- [Work to be completed]: For this exercise, transcribe every line of the material exactly and skip the pictures.

- [Available data]:
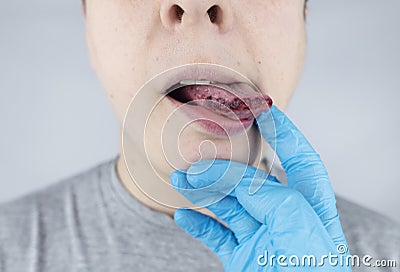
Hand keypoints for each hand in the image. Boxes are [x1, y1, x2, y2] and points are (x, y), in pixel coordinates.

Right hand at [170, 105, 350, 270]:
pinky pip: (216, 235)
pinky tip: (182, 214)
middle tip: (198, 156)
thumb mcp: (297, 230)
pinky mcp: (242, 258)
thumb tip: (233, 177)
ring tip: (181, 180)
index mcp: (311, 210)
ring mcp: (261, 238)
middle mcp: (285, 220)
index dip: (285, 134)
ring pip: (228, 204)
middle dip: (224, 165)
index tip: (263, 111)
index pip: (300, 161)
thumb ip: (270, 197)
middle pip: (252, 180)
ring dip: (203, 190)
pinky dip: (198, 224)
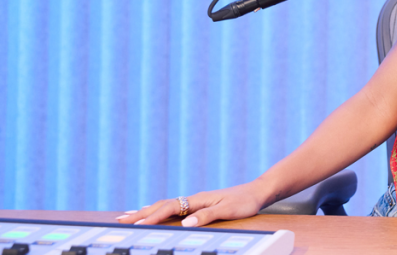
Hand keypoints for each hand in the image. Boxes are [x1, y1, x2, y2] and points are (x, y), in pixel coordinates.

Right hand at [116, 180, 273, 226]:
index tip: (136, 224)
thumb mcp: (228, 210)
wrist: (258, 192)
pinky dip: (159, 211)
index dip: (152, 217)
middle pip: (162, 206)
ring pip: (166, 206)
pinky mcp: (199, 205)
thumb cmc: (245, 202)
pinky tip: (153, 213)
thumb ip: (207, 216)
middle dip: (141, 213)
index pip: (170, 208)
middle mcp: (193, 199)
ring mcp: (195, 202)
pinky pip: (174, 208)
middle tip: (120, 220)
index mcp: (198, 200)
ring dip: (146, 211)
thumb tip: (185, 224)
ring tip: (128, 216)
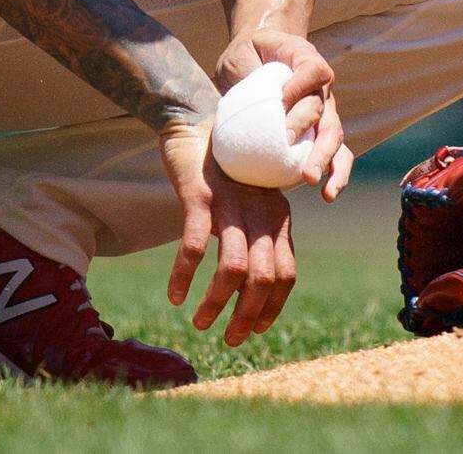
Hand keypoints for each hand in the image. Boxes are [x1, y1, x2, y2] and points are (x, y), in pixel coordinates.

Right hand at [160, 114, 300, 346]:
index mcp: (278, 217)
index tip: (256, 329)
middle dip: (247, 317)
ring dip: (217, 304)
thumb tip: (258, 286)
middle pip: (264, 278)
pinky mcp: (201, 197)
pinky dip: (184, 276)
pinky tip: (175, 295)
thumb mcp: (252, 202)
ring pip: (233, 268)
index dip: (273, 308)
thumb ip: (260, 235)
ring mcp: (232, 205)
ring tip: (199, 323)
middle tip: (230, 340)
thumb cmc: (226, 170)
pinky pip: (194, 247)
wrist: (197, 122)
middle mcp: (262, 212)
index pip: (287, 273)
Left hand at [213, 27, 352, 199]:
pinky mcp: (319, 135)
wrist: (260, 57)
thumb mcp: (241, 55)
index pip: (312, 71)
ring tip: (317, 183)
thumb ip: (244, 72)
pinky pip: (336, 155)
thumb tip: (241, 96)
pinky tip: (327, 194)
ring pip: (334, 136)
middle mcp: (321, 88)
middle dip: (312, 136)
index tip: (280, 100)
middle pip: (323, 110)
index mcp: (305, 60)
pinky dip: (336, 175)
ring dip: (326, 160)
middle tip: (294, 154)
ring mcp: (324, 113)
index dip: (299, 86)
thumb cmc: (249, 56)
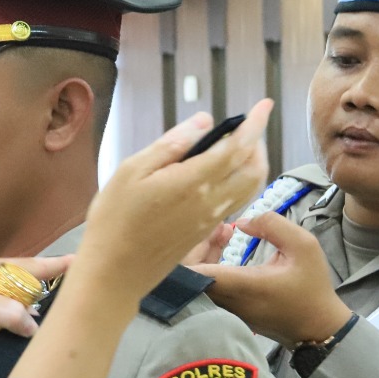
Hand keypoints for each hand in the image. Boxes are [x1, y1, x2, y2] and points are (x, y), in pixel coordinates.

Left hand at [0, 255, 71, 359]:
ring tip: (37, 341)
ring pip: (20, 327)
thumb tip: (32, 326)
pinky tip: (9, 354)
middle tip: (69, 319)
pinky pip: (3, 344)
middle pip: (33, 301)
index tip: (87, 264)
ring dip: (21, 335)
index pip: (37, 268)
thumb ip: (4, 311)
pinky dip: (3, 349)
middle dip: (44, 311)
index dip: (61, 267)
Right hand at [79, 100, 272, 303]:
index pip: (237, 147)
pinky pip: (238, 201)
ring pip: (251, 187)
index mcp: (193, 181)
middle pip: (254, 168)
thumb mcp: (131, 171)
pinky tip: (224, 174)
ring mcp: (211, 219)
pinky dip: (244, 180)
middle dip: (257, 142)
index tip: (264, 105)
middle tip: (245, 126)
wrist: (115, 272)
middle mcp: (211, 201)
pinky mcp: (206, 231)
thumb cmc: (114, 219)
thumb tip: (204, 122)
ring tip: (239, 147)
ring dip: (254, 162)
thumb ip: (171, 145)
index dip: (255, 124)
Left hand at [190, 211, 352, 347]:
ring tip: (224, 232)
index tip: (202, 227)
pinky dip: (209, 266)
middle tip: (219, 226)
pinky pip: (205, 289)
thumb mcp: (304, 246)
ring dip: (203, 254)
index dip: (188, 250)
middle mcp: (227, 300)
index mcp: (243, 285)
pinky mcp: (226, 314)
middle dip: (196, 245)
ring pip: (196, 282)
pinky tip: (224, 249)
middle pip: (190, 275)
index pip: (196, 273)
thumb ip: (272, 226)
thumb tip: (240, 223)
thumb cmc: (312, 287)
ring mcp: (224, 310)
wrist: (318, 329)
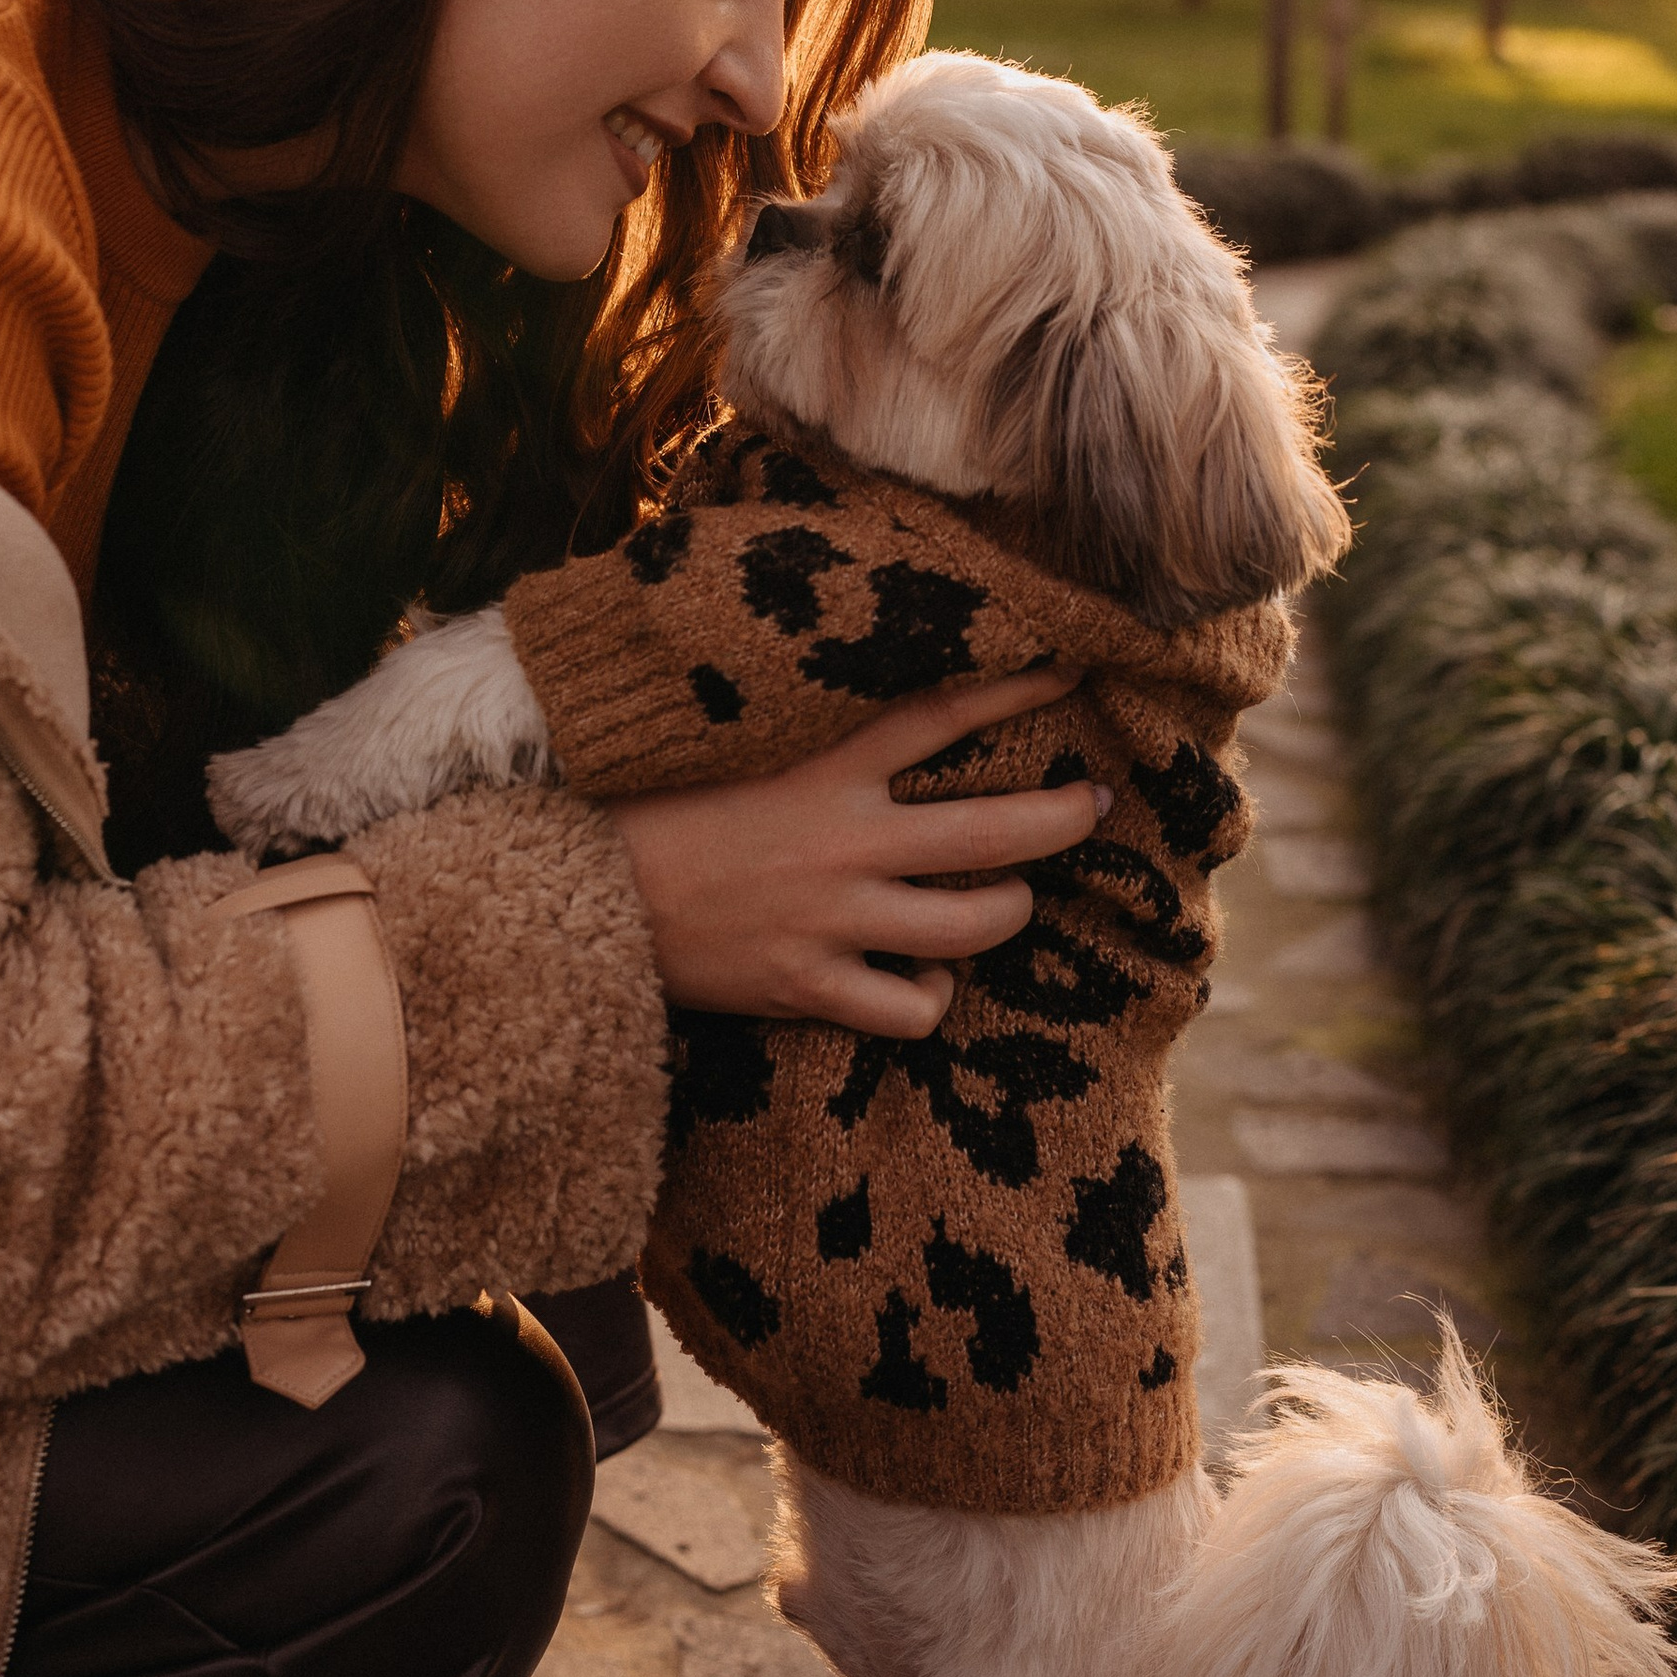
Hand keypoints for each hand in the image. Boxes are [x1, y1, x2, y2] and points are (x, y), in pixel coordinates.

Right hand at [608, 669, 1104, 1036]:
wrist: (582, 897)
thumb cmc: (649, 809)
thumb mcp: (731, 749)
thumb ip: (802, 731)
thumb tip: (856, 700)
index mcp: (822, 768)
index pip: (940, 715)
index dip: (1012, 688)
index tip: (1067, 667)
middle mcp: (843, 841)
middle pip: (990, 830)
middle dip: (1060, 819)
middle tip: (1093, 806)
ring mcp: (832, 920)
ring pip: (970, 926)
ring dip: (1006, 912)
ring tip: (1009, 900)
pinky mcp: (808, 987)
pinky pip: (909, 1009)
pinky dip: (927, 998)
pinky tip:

- [Task result]:
Hand keypoints for each hand in the image. Boxes are [x1, y1, x2, y2] and points are (x, y), in pixel coordinates.

Right hand at [170, 105, 350, 270]:
pinky pip: (216, 235)
pinky tip: (182, 214)
middle tip: (198, 156)
thumb mcp: (297, 230)
pinky mcp: (242, 258)
thumb tip: (233, 177)
ring tip: (181, 180)
index mcp: (311, 210)
ring mcp: (261, 238)
middle mcp: (285, 220)
index dip: (285, 134)
ring pip: (228, 204)
middle dip: (224, 165)
index tip: (263, 111)
index pip: (300, 161)
thumb ip: (270, 197)
middle pip: (252, 180)
ring dip: (203, 190)
pinky dip: (198, 224)
Hand keypoints for each hand in the image. Boxes are [x1, y1, x2, y2] and points are (x, y), in pixel coordinates.

Right hand at [116, 180, 273, 226]:
index tip: (136, 224)
thumb mcp: (228, 210)
wrist: (258, 192)
pinky dip: (159, 211)
index dip: (152, 217)
middle pip: (162, 206)
ring pip: (166, 206)
pinky mcp: (199, 205)
thumb cmc: (245, 202)
pinky tip: (153, 213)
thumb ip: (207, 216)
middle dip: (141, 213)
index pip: (170, 208)
middle mcp: (193, 199)
ring mcp: (195, 202)
pinky pip: (174, 208)
middle tip: (120, 220)
index mcp: (198, 200)
ring dip: (146, 211)
thumb tip: (185, 224)
ring tip: (128, 216)
Hand keypoints for each hand in the image. Boxes are [x1, y1, x2, y2] and points are (x, y), in pixel coordinates.

Right hand at [160, 114, 300, 346]:
index mcp: (278, 217)
index tip: (256, 329)
middle dip: (247, 317)
ring dip: (217, 304)
thumb tip: (258, 286)
middle pip: (264, 278)
pinky mcp: (201, 197)
pinky dip: (184, 276)
pinky tip: (175, 295)
thumb mcp: (252, 202)
ring pip: (233, 268)
index dip: (273, 308)
thumb ip: (260, 235)
ring mcp: (232, 205)
ring tip: (199, 323)
middle tip: (230, 340)
thumb cmc: (226, 170)
pinky pip: (194, 247)
wrist: (197, 122)
middle mcp: (262, 212)
index pip: (287, 273)
Left hand at [213, 27, 352, 199]:
pinky mcp: (319, 135)
wrist: (260, 57)
thumb mcp: (241, 55)
index pip: (312, 71)
ring tip: (317, 183)
thumb ip: (244, 72)
pinky pip: (336, 155)
thumb tip: (241, 96)
pinky tip: (327, 194)
ring pip: (334, 136)
middle mcp: (321, 88)
middle dip: (312, 136)
index tip: (280, 100)
middle pip: (323, 110)
index mcp: (305, 60)
pinky dip: (336, 175)
ring dip: (326, 160)
middle tip: (294, 154)
ring mcp: (324, 113)
index dip: (299, 86)
thumb cmc: (249, 56)
Hand keypoints for each hand in the image. Boxes are [x1, y1, x2, y2] and points are (x, y), in pixel coordinates.

Left hand at [0, 255, 71, 359]:
ring tip: (37, 341)
ring pip: (20, 327)
thumb tip: (32, 326)
pinky tip: (9, 354)
middle tip: (69, 319)
pinky pip: (3, 344)
middle pip: (33, 301)
index tip: (87, 264)
ring dip: (21, 335)
index pip: (37, 268)
thumb ip: (4, 311)
pinky dip: (3, 349)
middle dip: (44, 311)
index dip: (61, 267)
Right hand at [79, 100, 272, 303]:
index pip: (237, 147)
pinky pip: (238, 201)
ring pip: (251, 187)
index mcp: (193, 181)
middle pip: (254, 168)
thumb mcp: (131, 171)
pinky tip: (224, 174)
ring mcp: (211, 219)
pinky dip: (244, 180)
middle dip: (257, 142)
index tip: (264, 105)
middle tip: (245, 126)
wrist: (115, 272)
middle mcp: (211, 201)
pinky mcp: (206, 231)
thumb cmc: (114, 219)
thumb tip: (204, 122)
ring tip: (239, 147)
ring dip: (254, 162)
thumb ip: (171, 145)
index dip: (255, 124)
Left hand at [190, 211, 352, 347]:
ring tip: (224, 232)
index tip: (202, 227)
pinky dip: (209, 266)
middle tip: (219, 226)
pinky pip: (205, 289)
thumb mcp: (304, 246)
ring dip: (203, 254)
index dip: (188, 250)
middle mcp: (227, 300)
index mcp: (243, 285)
pinky mcp: (226, 314)
middle dip: (196, 245)
ring pip: (196, 282)
pinky tip: (224, 249)
middle pip: (190, 275)
index pip: (196, 273)
thumb ip: (272, 226)
thumb tip: (240, 223)
thumb cmc: (312, 287)
ring mcp: (224, 310)
wrist: (318, 329)
Hand keypoints for each hand in the image. Boxes are [x1, y1, x2, y2] and points are (x, y), in pixel coordinates.

Right hand at [608, 669, 1104, 1036]:
wrist: (582, 897)
thumb cmc: (649, 809)
thumb mcp: (731, 749)
thumb ip: (802, 731)
thumb tip: (856, 700)
index mcp: (822, 768)
index pip: (940, 715)
index dip: (1012, 688)
index tip: (1067, 667)
middle mcp: (843, 841)
middle pip: (990, 830)
middle dip: (1060, 819)
middle tip: (1093, 806)
ring mcp: (832, 920)
ring pip: (970, 926)
ring dip: (1006, 912)
ring tip: (1009, 900)
pinky mcp: (808, 987)
pinky pip: (909, 1009)
pinky dip: (927, 998)
pinky tip:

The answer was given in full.